EXERCISE PROMPT:
Exactly how many lines in this data contain the word "nervous"? Only the number should be given.
⟨
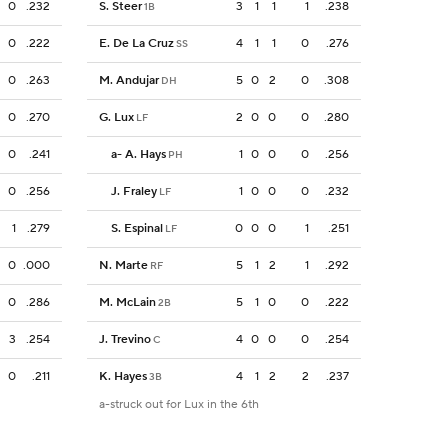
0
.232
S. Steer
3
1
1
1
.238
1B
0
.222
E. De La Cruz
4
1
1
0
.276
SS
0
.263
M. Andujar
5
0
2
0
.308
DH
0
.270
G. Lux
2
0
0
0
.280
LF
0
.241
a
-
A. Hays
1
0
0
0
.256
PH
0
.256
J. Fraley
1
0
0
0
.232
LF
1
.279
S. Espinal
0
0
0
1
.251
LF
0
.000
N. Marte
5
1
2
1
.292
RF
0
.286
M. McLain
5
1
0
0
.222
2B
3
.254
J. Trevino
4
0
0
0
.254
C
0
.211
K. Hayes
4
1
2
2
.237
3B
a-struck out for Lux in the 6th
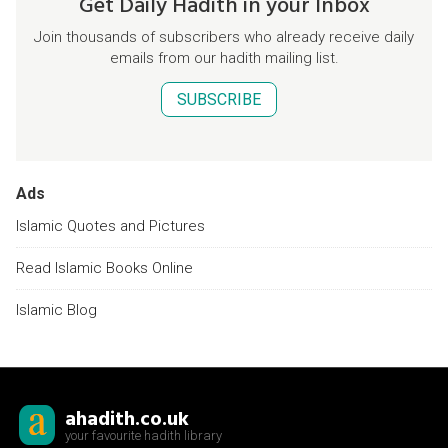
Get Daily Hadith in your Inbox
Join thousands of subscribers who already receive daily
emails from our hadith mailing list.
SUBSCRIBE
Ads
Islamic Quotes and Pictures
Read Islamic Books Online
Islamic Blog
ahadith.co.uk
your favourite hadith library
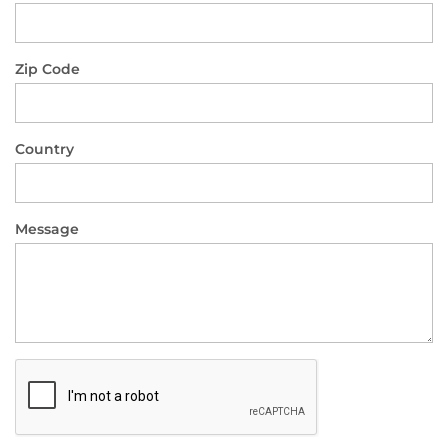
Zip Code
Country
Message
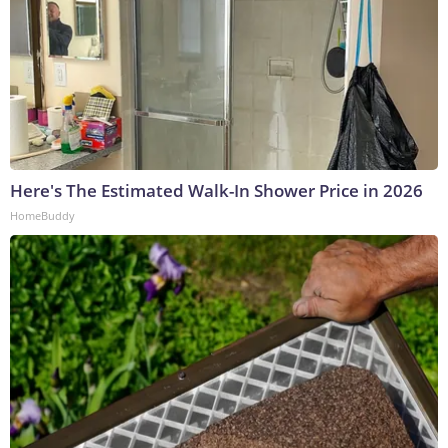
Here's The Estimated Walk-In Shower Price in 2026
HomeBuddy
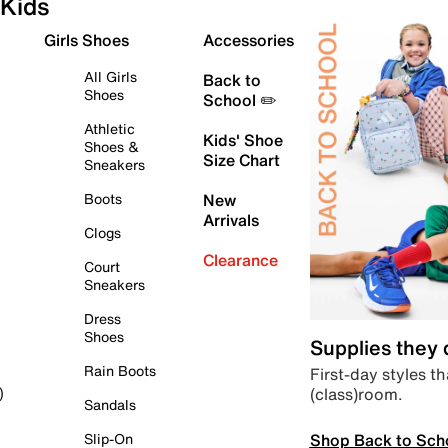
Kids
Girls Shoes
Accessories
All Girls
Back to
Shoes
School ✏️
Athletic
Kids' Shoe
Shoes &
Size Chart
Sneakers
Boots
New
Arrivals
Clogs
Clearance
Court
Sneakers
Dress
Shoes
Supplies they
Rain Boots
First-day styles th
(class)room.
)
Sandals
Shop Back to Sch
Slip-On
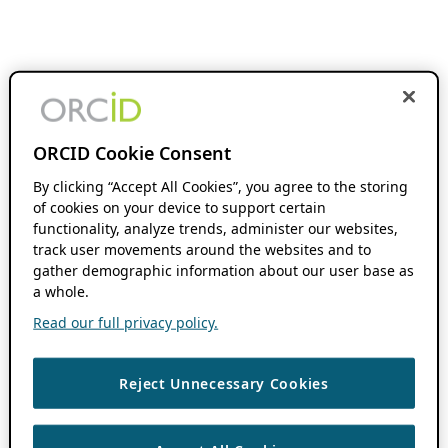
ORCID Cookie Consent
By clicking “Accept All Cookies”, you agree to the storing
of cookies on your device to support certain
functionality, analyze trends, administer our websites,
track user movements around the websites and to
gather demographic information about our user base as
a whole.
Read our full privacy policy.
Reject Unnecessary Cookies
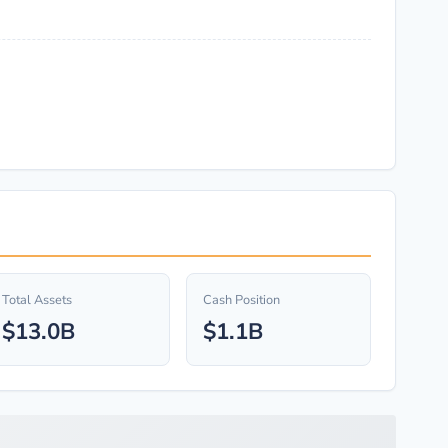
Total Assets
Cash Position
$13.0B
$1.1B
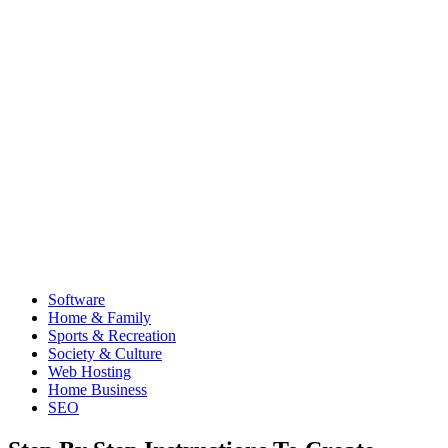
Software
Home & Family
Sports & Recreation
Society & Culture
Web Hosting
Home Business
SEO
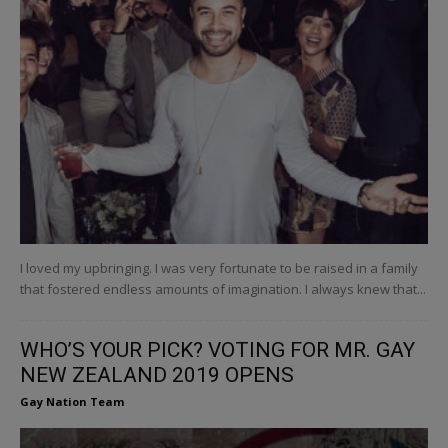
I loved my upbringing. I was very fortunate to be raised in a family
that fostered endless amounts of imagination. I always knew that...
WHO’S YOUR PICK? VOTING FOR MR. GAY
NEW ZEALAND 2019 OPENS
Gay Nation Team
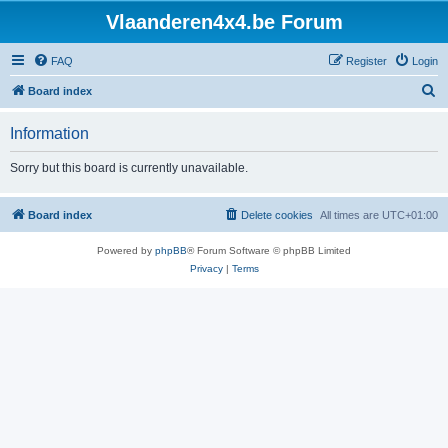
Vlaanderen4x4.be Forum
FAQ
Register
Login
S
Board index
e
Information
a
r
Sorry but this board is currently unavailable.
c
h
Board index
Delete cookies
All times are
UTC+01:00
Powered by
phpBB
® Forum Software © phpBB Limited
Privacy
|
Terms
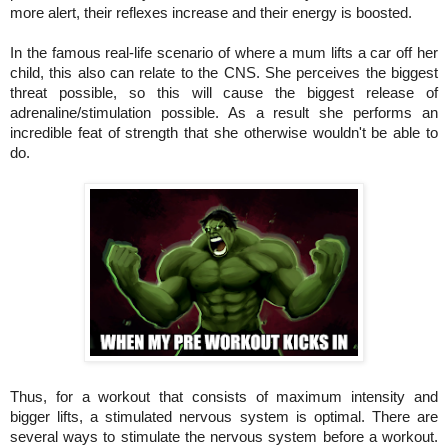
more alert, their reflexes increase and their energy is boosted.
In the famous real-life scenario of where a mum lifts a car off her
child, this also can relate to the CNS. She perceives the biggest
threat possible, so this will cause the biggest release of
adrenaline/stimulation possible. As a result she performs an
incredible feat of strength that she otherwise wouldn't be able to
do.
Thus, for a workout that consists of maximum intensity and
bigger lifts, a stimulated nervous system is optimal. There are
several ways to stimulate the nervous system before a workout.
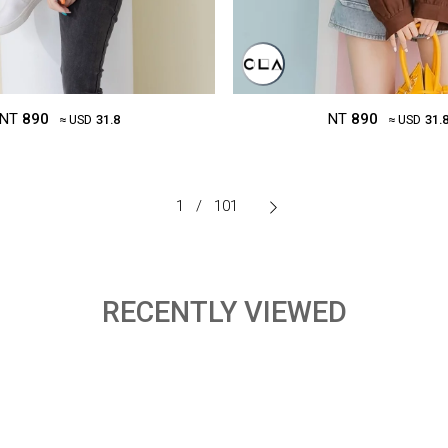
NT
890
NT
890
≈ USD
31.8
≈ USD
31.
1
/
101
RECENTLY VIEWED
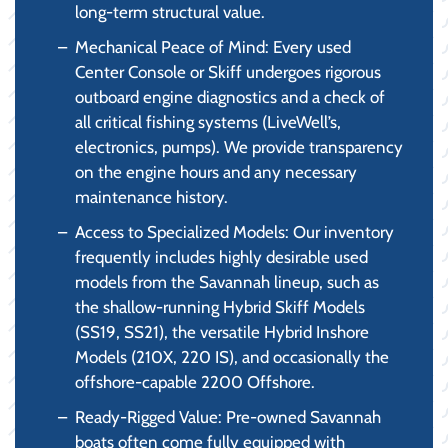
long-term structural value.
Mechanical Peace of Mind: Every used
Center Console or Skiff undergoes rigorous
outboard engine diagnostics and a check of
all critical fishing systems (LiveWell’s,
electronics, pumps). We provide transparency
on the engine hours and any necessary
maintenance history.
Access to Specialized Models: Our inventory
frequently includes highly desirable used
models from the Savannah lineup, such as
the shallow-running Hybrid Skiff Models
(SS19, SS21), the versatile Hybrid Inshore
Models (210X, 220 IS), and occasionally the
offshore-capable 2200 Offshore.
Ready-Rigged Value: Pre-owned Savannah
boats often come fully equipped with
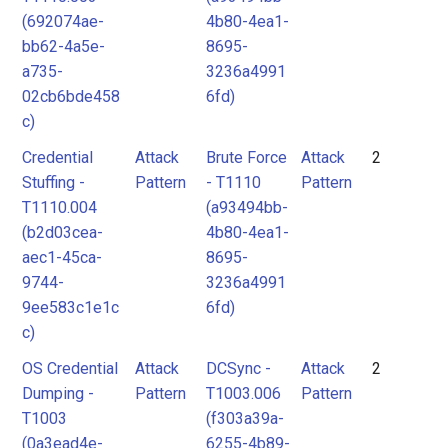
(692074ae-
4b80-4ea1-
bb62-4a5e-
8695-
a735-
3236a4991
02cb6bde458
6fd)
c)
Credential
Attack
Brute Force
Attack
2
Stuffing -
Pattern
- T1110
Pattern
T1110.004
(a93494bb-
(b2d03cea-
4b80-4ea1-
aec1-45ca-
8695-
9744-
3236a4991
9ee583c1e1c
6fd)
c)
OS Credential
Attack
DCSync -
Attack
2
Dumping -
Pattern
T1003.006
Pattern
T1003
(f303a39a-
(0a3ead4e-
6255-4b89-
⟩
⟨
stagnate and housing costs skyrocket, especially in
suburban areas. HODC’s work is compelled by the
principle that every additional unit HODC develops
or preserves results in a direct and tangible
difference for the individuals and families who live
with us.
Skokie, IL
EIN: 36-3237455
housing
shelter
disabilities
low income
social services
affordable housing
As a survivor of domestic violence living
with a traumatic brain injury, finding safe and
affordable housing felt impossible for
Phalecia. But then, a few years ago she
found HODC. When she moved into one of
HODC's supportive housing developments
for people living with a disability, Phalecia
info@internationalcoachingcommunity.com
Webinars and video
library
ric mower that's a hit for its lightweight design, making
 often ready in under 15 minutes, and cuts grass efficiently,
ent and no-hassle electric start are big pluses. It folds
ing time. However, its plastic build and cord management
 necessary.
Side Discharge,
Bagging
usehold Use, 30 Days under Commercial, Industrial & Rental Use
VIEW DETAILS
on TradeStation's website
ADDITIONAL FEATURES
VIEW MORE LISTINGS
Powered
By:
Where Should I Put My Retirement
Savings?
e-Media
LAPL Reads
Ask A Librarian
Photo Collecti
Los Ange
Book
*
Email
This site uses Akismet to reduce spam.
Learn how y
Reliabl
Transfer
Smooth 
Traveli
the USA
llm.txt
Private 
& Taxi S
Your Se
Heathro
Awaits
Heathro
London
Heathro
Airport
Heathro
⟩
YOUR RESPONSE:
2